Nice R Code

Punning code better since 2013

Why use version control

There are many reasons to use version control, and some of these may only become apparent after you have incorporated it into your workflow (it’s a bit like “why use R” or “why document your code”). However, we can immediately identify a set of advantages that are very common.

Most of these come from having a fossil record that captures the evolution of your project (including code, data, documentation, analyses, figures, talks, etc).

This fossil record, or project history, is a series of revisions that connect to each other between the present and the start of the project. At any time you can go back to previous versions, see what you did, and run the code as though you have stepped back in time.

Having a good fossil history has numerous possible uses :

  1. You noticed that your code is doing odd things now and didn’t used to. Look at and run a version from the last known good code and try to work out what changed (after this, you should write a unit test – we’ll cover this in a couple of weeks).
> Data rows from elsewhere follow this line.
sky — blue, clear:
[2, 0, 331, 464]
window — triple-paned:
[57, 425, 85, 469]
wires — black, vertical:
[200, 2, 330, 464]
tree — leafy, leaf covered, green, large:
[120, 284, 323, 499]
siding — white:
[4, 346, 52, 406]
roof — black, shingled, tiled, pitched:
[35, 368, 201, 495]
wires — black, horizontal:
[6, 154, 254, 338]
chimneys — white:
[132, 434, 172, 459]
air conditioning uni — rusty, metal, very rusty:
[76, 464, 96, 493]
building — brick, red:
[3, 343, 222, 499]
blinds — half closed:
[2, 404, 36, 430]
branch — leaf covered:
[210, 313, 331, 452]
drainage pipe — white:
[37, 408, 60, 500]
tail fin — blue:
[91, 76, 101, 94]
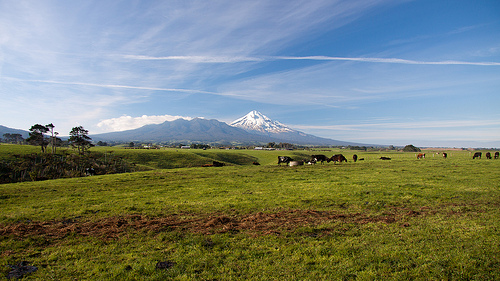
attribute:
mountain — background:
[114, 106, 306, 137]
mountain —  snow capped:
[82, 108, 311, 134]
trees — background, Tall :
[27, 121, 118, 163]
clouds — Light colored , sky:
[165, 31, 378, 71]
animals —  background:
[276, 143, 462, 187]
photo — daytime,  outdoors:
[4, 3, 463, 279]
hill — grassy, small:
[0, 145, 259, 187]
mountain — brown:
[57, 112, 295, 152]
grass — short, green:
[4, 147, 498, 278]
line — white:
[103, 53, 499, 70]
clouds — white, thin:
[3, 3, 497, 145]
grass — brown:
[0, 198, 495, 251]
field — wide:
[8, 147, 494, 278]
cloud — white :
[40, 42, 229, 98]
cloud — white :
[61, 57, 201, 105]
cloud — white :
[76, 54, 245, 105]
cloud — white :
[61, 46, 217, 123]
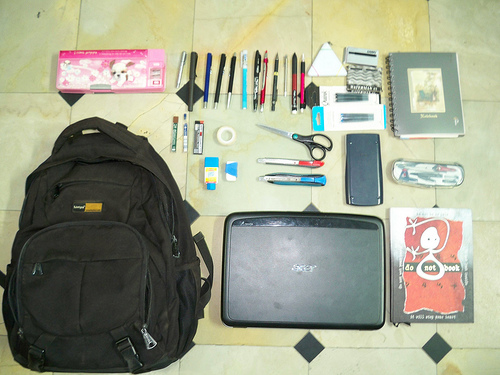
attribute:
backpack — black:
[2, 115, 216, 370]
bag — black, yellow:
[4, 115, 214, 374]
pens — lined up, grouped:
[174, 50, 303, 113]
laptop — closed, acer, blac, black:
[220, 210, 385, 330]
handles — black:
[296, 132, 332, 160]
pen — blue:
[240, 49, 248, 111]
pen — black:
[186, 49, 197, 112]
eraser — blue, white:
[202, 154, 237, 189]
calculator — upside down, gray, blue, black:
[342, 131, 384, 207]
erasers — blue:
[201, 153, 237, 193]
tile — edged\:
[1, 1, 499, 371]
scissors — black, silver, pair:
[254, 121, 331, 161]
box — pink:
[58, 47, 166, 92]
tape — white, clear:
[214, 126, 234, 145]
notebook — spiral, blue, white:
[381, 50, 466, 143]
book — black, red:
[387, 205, 473, 323]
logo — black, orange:
[72, 199, 108, 213]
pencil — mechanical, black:
[271, 53, 280, 110]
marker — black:
[288, 50, 299, 117]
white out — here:
[259, 174, 324, 186]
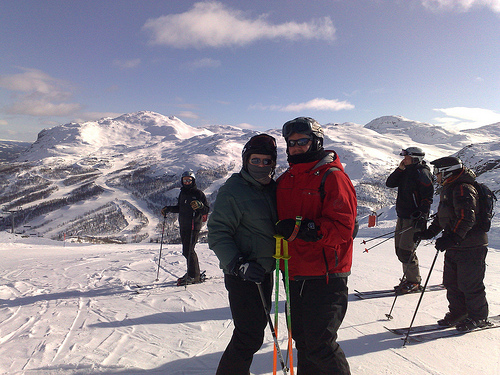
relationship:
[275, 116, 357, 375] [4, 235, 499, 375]
man standing on a ski slope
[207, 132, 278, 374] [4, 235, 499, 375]
woman standing on a ski slope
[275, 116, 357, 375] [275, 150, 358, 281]
man wearing a ski coat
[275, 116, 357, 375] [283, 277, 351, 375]
man wearing ski pants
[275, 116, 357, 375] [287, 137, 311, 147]
man wearing sunglasses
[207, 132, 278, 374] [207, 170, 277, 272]
woman wearing a ski coat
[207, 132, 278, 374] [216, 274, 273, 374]
woman wearing ski pants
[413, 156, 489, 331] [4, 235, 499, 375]
man on ski slope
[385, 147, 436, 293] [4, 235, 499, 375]
person on ski slope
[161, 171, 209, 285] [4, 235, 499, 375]
person on ski slope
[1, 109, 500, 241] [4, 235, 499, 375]
mountains behind ski slope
  2. You deleted some code and want to get it back. This has a less obvious, but much more common (and perhaps more important) advantage; you will be more likely to delete old code rather than commenting it out, leaving you with shorter, more readable scripts.
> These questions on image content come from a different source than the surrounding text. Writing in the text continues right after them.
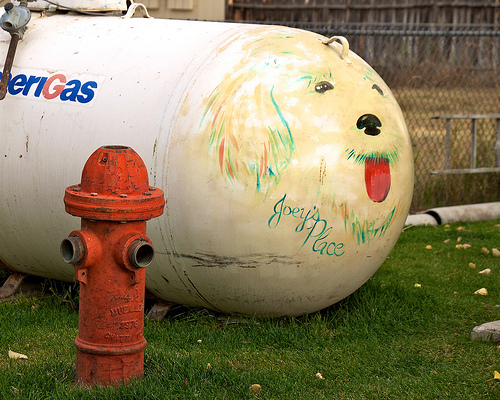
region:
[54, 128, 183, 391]
this is a fire hydrant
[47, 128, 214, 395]
a fire hydrant on a lawn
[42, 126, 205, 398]
a red fire hydrant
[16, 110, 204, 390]
the fire hydrant is red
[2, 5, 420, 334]
this is a large gas tank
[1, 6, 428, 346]
a large propane tank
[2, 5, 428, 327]
a large tank of propane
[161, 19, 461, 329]
the end of the tank is painted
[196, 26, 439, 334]
the face of a dog painted on the tank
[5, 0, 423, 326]
a white tank that has been painted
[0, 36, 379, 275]
white gas tank on grass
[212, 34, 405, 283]
dog's face on tank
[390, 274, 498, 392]
green grass around tank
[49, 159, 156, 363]
red hydrant near tank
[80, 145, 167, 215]
red cap on hydrant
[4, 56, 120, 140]
red and blue logo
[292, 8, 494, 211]
grey fence behind tank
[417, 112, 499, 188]
brown ladder on chain link fence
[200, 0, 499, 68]
wooden fence in distance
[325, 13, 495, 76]
wooden fence is brown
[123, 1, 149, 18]
handle on the tank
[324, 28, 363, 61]
handle on the tank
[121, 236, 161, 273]
outlet on the hydrant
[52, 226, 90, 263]
outlet on the hydrant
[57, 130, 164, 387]
hydrant in the grass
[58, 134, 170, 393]
hydrant next to gas tank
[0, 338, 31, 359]
leaf in the grass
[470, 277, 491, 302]
leaf in the grass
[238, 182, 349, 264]
graffiti on the tank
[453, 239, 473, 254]
leaves in the grass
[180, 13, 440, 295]
a dog is on the pole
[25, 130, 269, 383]
the hydrant is red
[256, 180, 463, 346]
green writing on the pole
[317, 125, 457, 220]
the dog has a tongue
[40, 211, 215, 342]
the hydrant has holes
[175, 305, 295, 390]
leaves are in the grass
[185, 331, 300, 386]
the grass is on the ground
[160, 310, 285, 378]
the grass is overgrown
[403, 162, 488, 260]
a metal pole is cracked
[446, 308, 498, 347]
a rock is on the ground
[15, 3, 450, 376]
Fire hydrant standing next to gas tank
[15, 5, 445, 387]
Gas tank standing next to fire hydrant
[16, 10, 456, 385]
Red fire hydrant standing next to white gas tank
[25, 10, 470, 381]
Red fire hydrant on grass standing next to white tank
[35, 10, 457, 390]
Large gas tank with dog face next to fire hydrant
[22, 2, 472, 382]
Large fire hydrant painted with dog face on grass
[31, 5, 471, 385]
Large gas tank painted with dog face and signature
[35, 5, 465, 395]
White tank with fence in background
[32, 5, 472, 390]
Fire hydrant sit next to tank before rain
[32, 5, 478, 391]
Gas tank sitting in grass next to fire hydrant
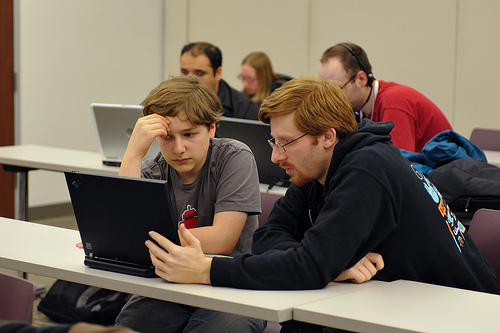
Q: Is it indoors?
A: Yes, it is indoors.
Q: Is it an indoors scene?
A: Yes, it is indoors.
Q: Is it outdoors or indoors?
A: It is indoors.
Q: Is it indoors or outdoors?
A: It is indoors.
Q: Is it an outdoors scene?
A: No, it is indoors.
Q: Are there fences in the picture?
A: No, there are no fences.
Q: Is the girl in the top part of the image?
A: Yes, the girl is in the top of the image.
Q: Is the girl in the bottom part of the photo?
A: No, the girl is in the top of the image.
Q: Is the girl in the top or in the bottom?
A: The girl is in the top of the image.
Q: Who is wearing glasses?
A: The girl is wearing glasses.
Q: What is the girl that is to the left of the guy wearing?
A: The girl is wearing glasses.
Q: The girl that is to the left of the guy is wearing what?
A: The girl is wearing glasses.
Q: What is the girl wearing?
A: The girl is wearing glasses.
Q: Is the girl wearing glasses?
A: Yes, the girl is wearing glasses.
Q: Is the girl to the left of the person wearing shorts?
A: No, the girl is wearing glasses.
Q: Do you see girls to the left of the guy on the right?
A: Yes, there is a girl to the left of the guy.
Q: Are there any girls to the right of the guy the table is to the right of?
A: No, the girl is to the left of the guy.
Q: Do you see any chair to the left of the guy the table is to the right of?
A: No, there is a girl to the left of the guy.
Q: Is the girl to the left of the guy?
A: Yes, the girl is to the left of the guy.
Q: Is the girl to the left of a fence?
A: No, the girl is to the left of the guy.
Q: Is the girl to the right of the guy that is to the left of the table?
A: No, the girl is to the left of the guy.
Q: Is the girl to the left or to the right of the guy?
A: The girl is to the left of the guy.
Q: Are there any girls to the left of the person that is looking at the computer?
A: Yes, there is a girl to the left of the person.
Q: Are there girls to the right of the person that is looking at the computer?
A: No, the girl is to the left of the person.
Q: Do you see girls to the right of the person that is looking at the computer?
A: No, the girl is to the left of the person.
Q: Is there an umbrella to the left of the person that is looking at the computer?
A: No, there is a girl to the left of the person.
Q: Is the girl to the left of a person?
A: Yes, the girl is to the left of a person.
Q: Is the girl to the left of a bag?
A: No, the girl is to the left of a person.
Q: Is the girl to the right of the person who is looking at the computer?
A: No, the girl is to the left of the person.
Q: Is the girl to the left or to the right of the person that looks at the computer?
A: The girl is to the left of the person.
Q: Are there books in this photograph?
A: No, there are no books.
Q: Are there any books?
A: No, there are no books.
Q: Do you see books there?
A: No, there are no books.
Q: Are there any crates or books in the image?
A: No, there are no books or crates.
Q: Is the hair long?
A: Yes, the hair is long.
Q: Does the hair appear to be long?
A: Yes, the hair is long.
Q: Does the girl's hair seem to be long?
A: Yes, the hair is long.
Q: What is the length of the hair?
A: The hair is long.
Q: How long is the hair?
A: The hair is long.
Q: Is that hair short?
A: No, the hair is long.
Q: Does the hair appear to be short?
A: No, the hair is long.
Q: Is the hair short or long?
A: The hair is long.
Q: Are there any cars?
A: No, there are no cars.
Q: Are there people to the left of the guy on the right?
A: Yes, there is a person to the left of the guy.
  3. You want to show your supervisor what you did last week.

  4. Inversely, on a collaborative project, see what your collaborators wrote last week.

  5. You reformatted everything from numbered citation styles to author-year after being rejected from journal A and sending your paper to journal B. Journal B didn’t want the paper anyway, so you can get the previous version back.
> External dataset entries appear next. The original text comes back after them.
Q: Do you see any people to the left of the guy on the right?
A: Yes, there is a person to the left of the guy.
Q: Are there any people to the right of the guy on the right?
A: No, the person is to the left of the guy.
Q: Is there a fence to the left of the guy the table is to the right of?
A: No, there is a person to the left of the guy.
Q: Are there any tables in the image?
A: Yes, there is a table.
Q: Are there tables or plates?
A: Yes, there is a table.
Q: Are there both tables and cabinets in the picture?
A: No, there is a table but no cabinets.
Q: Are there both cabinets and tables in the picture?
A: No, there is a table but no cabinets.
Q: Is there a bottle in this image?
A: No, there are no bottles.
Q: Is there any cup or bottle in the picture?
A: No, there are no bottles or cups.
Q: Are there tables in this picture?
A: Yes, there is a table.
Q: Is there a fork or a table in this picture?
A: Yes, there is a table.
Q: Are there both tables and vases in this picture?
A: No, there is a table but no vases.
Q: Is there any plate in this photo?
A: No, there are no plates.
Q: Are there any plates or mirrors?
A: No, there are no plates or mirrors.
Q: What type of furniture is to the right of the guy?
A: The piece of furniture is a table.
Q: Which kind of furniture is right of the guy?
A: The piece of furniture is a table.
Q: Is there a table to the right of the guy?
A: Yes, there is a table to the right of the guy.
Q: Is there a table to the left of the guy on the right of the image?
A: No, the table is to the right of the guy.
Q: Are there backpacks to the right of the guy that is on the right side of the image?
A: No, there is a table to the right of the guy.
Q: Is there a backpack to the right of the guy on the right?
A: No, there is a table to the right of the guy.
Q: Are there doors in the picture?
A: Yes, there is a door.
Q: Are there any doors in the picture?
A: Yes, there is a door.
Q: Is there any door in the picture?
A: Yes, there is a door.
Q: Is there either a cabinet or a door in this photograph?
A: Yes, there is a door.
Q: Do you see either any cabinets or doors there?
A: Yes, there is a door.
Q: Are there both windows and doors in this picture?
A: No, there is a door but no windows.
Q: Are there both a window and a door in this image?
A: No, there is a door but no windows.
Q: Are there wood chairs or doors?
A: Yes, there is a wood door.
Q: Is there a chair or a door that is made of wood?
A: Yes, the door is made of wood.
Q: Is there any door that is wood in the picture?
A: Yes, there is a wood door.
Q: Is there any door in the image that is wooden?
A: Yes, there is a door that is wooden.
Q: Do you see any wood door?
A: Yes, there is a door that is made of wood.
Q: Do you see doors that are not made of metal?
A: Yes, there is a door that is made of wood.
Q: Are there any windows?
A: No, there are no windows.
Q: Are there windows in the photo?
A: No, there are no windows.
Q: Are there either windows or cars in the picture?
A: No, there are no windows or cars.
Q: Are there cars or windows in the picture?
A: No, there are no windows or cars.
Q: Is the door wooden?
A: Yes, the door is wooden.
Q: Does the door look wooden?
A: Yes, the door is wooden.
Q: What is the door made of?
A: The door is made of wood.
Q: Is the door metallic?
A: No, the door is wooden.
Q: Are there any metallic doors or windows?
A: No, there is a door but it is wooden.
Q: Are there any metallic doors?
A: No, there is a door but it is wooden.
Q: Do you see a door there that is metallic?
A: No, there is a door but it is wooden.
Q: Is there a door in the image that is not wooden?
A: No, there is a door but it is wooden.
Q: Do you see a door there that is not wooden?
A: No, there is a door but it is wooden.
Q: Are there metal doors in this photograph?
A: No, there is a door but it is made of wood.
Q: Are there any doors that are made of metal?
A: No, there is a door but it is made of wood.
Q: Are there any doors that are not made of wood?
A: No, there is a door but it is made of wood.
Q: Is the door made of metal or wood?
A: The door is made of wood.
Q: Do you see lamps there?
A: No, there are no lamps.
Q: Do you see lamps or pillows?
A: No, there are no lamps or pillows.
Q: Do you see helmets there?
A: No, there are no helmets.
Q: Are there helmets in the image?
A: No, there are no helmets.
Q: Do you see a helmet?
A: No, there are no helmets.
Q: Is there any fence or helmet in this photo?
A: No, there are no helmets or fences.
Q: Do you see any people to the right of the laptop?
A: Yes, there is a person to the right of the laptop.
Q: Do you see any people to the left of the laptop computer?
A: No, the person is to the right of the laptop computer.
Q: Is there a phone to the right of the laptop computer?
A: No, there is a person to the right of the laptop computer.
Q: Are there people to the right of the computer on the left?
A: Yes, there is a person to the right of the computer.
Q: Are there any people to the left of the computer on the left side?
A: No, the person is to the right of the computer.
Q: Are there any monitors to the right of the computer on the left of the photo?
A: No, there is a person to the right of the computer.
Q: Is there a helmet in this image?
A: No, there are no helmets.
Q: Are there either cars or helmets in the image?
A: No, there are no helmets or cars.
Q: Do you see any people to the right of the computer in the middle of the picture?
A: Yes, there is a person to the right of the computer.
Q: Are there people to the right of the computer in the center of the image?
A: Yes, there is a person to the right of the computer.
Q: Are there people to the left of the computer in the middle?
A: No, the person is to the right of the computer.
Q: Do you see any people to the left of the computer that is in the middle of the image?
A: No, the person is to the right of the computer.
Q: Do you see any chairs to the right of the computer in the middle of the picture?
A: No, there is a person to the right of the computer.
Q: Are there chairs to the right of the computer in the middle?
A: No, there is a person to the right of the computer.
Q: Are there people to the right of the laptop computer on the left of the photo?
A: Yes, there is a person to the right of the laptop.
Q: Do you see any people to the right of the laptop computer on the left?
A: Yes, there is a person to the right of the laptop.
  6. You want to experiment and try something that might break huge pieces of your project, and know that you can back out if things go awry.

  7. Similarly, you want to try a couple of different strategies for solving a problem and review which one you like best (or show them to someone else).

  8. Gives you an audit-able project history; you know when you did what you did.

The other great reason for using version control is that it allows for effective and transparent collaboration among small or large groups of scientists.

You are already using version control

Whether you recognise it or not, you are most likely already using some form of version control to achieve some of the advantages outlined above. This might include

  • Commented out bits of code / text
  • Files with numbers afterwards (thesis_v1.doc, thesis_v2.doc, thesis_final.doc, thesis_final2.doc, etc) (like in this hilarious Phd Comic)
  • Every so often you zip up the whole project directory and save it with the date appended to the filename.

Most ecologists we know have adopted at least one of these techniques for doing version control.

In addition, you’ll often see people suggesting putting headers like this in your code file:

1
2
3
  ## My file (c) Rich FitzJohn
  ## Created: 2012/10/04
  ## Modified: 2013/04/04

Sometimes you’ll even see changelogs embedded in these.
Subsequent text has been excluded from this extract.